My research group is doing optical imaging, where the system generates 2000 of 1440-element uint16 arrays in every 12ms. These are our raw data, they are stored in one 1D array. By modifying the example code of from the CUDA Toolkits, we succeeded to zero-padding the raw data to 2000 of 2048-element arrays(I also changed the data type Complex here)that are stored in 1D array, transferring to GPU through cudaMemCpyHostToDevice, perform FFT by using cufftPlan1d(&plan, 2048, CUFFT_C2C, 2000), and transfer data back to host by cudaMemCpyDevieToHost. All these are successful.

The cudaMemCpyHostToDevice and FFT are very fast, taking less than 1 ms. The problem is, cudaMemCpyDevieToHost is very slow, taking 17ms. (the transfer bandwidth from device to host is 13GB/s, I’m sure this is not the bottleneck) Because of that, we can’t do the whole processing in real-time.

We think this is because the GPU transferring data to CPU while the CPU is very busy. It takes the CPU some time to respond the request from GPU. So we are thinking of creating a CPU thread that’s dedicated to respond to the GPU request. MPI could be a good candidate to do this. But I do’t have experience on MPI, so while reading the documentation of MPI, I would like to ask here that if people here have any idea of how to do that.

Or if you have other ways to overcome the overhead. I highly appreciate your help.

Take a look at the timeline of your code running under the visual profiler (just prepend nvvp to whichever way you are launching your executable). Most likely you’ll find that the actual device-to-host code is about as fast as the host-to-device copies, but it is waiting for the cuFFT calculations to finish on the GPU.

Hi tera,

Thanks for your reply. So you are saying that the 17ms that I measured for transfer data to host is wrong. And the 1ms that I measured for FFT is wrong, the true time is much larger than 1ms. I’m using the clock() function in time.h to measure the elapsed time.

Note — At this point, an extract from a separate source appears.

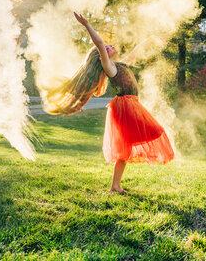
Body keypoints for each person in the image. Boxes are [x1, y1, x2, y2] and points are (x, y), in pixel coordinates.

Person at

I tried to use the NVIDIA visual profiler, first it gives me the error code 4087:35, saying that “The user does not have permission to profile on the target device.” Following the link it gives, I found I have to install the NVIDIA Control Panel so that I can grant all users the permission. I installed the driver for my GPU, which is QUADRO P1000. First I downloaded and installed standard driver, but the NVIDIA Control Panel only uses DCH driver. But my system can’t use DCH driver. So ultimately I can’t use the visual profiler. Do you have other methods to check the timeline?

If the FFT is really slow, switching to another beefing GPU should improve it. But it just looks strange to me that performing 2000 FFT should be fairly simple, even with my current GPU.

I have solved the problem. Basically, it’s because I used the clock() function in time.h to measure the GPU time. The clock() function is not appropriate to measure GPU time. After I switch to cudaEvent, the new results are 20 ms for kernel function and 1ms for data transfer back to host. So the real problem is my need a better GPU. The dual direction data transfer rates are same and not really my problem, which confirms with @tera’s answer.